Бонапарт, и это было известно, никогда не мог ничего таить в себе. И он поведал Колло о своем решении. Бурьенн, приводя эту сцену в своих воспоминаниях, пишет, что Колло даже подпрыгнул:
— Как?! Вы хотите оставить свою жену?
— А разве она этого не заслуживает?
— Я не знаю, но сейчас не время думать об этом. Вы должны позаботиться о Франции. Она смотрит на вас. Вы видели, как вас приветствовали французы? И если сейчас вы начнете заниматься семейными дрязгами, ваш авторитет бесповоротно будет потерян. Для людей вы сразу станете обманутым мужем, персонажем комедий Мольера. Перестаньте думать о разводе. Если вы недовольны своей женой, то займетесь этим потом, когда не будет более важных дел. Вы должны поднять страну. И только после этого можете найти хоть тысячу причин для удовлетворения своих подозрений. Но сегодня во Франции нет никого, кроме вас, и вы слишком хорошо знаете наши нравы, чтобы позволить смеяться над собой с самого начала.

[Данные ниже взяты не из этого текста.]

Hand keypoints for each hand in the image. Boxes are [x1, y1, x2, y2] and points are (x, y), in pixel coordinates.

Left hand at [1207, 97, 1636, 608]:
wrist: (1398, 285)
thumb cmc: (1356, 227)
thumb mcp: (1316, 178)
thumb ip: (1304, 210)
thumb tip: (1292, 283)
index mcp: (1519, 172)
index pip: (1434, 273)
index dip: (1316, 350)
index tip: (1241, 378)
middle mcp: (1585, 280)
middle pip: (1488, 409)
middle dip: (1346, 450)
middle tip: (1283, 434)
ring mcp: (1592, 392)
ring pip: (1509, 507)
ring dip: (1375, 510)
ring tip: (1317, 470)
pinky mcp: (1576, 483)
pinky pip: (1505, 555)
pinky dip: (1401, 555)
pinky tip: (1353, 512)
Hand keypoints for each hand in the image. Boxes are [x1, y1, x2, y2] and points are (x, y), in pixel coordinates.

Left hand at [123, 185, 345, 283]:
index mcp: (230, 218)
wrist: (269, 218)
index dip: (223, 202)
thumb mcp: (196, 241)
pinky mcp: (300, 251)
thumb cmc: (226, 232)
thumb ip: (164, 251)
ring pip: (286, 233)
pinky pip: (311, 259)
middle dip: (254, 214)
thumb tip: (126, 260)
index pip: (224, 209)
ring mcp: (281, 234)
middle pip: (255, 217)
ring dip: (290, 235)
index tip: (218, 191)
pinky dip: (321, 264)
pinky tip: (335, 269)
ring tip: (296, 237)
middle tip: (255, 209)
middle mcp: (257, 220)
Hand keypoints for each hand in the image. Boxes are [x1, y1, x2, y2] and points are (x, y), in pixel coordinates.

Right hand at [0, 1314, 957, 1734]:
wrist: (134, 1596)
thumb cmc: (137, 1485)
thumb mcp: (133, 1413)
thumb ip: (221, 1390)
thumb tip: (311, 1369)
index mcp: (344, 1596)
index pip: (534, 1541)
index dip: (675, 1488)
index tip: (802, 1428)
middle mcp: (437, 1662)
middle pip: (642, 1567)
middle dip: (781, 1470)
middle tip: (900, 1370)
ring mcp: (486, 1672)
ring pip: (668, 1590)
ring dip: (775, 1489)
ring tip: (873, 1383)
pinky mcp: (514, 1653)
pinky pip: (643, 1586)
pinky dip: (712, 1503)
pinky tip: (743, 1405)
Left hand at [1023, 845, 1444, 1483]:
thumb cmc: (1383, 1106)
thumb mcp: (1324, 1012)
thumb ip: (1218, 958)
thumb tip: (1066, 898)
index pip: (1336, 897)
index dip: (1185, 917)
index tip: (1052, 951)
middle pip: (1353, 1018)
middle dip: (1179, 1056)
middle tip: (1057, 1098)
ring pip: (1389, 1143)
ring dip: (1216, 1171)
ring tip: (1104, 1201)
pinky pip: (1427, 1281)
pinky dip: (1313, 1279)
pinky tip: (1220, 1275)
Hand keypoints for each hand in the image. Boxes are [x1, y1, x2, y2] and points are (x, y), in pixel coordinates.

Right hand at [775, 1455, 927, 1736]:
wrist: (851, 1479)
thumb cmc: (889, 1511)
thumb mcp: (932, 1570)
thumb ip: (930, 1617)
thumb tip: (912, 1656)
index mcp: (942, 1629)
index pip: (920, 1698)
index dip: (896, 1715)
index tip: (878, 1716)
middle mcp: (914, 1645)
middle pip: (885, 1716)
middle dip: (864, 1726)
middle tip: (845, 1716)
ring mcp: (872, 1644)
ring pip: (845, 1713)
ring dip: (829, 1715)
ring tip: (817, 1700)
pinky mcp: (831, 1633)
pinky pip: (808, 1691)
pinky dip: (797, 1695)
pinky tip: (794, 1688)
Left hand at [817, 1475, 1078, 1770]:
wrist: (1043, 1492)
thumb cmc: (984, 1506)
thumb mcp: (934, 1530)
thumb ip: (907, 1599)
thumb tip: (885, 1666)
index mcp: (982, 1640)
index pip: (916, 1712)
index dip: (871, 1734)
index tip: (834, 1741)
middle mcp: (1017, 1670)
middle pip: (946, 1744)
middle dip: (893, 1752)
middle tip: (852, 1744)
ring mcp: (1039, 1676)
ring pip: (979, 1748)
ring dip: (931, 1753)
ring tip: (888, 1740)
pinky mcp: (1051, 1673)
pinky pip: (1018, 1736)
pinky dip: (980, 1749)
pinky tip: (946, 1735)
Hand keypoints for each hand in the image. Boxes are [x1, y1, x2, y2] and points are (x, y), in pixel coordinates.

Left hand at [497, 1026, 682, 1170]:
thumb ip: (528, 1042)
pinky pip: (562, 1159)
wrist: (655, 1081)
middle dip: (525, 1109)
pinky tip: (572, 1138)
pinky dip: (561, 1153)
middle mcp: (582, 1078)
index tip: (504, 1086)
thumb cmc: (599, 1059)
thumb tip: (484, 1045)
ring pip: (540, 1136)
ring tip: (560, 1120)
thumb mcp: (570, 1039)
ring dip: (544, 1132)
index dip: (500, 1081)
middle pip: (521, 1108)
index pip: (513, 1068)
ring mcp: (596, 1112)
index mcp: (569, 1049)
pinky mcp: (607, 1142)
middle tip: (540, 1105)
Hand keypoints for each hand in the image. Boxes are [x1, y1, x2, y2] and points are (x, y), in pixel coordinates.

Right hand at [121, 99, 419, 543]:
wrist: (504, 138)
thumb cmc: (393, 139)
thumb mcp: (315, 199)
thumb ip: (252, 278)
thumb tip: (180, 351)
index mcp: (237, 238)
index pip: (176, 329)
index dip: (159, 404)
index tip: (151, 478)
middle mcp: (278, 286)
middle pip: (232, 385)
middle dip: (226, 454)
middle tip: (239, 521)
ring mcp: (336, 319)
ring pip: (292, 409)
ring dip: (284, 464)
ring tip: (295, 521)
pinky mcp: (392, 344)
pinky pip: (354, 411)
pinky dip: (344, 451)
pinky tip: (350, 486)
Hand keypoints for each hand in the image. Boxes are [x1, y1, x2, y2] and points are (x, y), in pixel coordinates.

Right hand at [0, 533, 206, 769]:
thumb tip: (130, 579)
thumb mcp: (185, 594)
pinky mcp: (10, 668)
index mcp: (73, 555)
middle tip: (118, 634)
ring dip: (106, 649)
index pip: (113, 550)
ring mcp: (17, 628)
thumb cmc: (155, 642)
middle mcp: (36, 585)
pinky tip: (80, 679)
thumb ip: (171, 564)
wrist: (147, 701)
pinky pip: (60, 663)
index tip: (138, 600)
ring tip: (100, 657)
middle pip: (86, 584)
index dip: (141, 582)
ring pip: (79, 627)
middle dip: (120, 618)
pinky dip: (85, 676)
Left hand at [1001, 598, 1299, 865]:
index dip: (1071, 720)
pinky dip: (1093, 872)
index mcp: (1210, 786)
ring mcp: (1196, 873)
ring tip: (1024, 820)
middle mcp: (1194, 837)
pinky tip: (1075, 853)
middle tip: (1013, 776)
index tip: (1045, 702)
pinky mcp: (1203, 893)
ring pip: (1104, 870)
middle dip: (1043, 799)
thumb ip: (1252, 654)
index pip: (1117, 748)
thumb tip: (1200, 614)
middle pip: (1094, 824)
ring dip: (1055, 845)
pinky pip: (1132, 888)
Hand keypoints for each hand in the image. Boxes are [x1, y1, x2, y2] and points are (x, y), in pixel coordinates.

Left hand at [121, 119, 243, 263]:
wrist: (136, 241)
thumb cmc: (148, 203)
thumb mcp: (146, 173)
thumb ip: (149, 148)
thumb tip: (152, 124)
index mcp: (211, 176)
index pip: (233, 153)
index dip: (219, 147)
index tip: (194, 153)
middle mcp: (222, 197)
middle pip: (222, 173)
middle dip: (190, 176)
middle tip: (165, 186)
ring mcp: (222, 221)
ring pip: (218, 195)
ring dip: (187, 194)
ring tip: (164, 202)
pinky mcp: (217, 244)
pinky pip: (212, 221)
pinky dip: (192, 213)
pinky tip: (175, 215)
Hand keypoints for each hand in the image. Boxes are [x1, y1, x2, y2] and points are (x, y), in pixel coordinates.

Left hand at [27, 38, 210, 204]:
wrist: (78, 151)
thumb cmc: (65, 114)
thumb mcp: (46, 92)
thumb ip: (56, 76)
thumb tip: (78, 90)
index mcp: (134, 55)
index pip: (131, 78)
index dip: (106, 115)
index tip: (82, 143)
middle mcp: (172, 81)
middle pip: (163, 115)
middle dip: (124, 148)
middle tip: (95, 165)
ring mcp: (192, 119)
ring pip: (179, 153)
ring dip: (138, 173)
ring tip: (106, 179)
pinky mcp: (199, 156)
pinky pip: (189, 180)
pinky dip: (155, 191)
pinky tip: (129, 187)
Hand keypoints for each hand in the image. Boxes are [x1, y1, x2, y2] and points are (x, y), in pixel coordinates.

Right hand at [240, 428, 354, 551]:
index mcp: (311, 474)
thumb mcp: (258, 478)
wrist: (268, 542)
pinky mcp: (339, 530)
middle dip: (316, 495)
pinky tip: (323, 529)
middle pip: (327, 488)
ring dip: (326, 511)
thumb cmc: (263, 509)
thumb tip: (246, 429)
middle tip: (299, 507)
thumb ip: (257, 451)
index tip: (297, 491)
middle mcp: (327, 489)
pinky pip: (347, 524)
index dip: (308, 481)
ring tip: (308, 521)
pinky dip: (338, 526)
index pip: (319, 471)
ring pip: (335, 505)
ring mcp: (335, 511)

— Нет. Решено. Больше ее ноги не будет в этом доме. Мне все равно, что будут говорить обо мне, — отрезал Бонапарт. — О нас и так уже давно болтают. Среди массы слухов и нагромождения событий наш разрыв никто не заметит. Моя жена переедет в Мальмезон, а я останусь здесь. Народ и так достаточно знает и не удивится, если мы разведемся.
— Такая жестокость, — ответил ему на это Колло, — только доказывает, что вы ее по-прежнему любите. И это, пожалуй, оправдывает вас. Вы должны простить ее и успокоиться.
Бонапарт вскочил, как ужаленный:
— Я? Простить ее? Никогда! Если бы я не был в себе уверен, я бы вырвал свое сердце и бросил его в огонь!
На следующий день к одиннадцати часам вечера Жозефина приехала на улицу Победы. Консьержка, сильно смущенная, остановила ее:
— Генерал запретил пускать вас в дом…
Оскорбленная, словно получив пощечину, Жозефина разрыдалась. Тронутый ее слезами, привратник открыл ворота. У входа в особняк Агата, камеристка, ждала свою хозяйку.
— Генерал заперся на ключ в своей комнате, — прошептала она.
Жозефина, плача, поднялась наверх и постучала. Молчание. Она рыдала, просила открыть, затем легла на пол перед дверью, умоляя простить ее, не умолкая, лепетала, вспоминая их любовь, безумные ночи, горячие ласки и, наконец, нежно вздыхая, прислонилась головой к двери, не сомневаясь, что там, в комнате, Бонапарт, раздираемый чувствами, тоже плачет…
Примерно через час доброй Агате, рыдавшей на лестнице, пришла в голову спасительная мысль отправиться за Гортензией и Евгением и попросить их помочь матери. Двое детей, став перед дверью, плача, как и все остальные, стали просить Бонапарта в духе того времени:
— Не покидайте нашу мать! Она умрет! Неужели мы, бедные сироты, у которых эшафот уже отобрал родного отца, лишимся и защитника, которого нам послало само Провидение?
После этого Бонапарт открыл дверь. Бледный, с блестящими глазами, он протянул руки, и Жозефина бросилась в его объятия. Послушаем, как он сам описывает эту сцену:
"Мое сердце не выдерживает вида льющихся слез. Я был глубоко взволнован и не мог видеть, как рыдают эти бедные дети. И я сказал себе: "Неужели они должны стать жертвами ошибок их матери?" Что мне было делать? Я думаю, нет ни одного мужчины, который смог бы вынести это".
После того как Бонапарт крепко поцеловал Жозефину, он отнес ее в постель, и на следующий день Жозеф, явившийся на улицу Победы, застал их там же.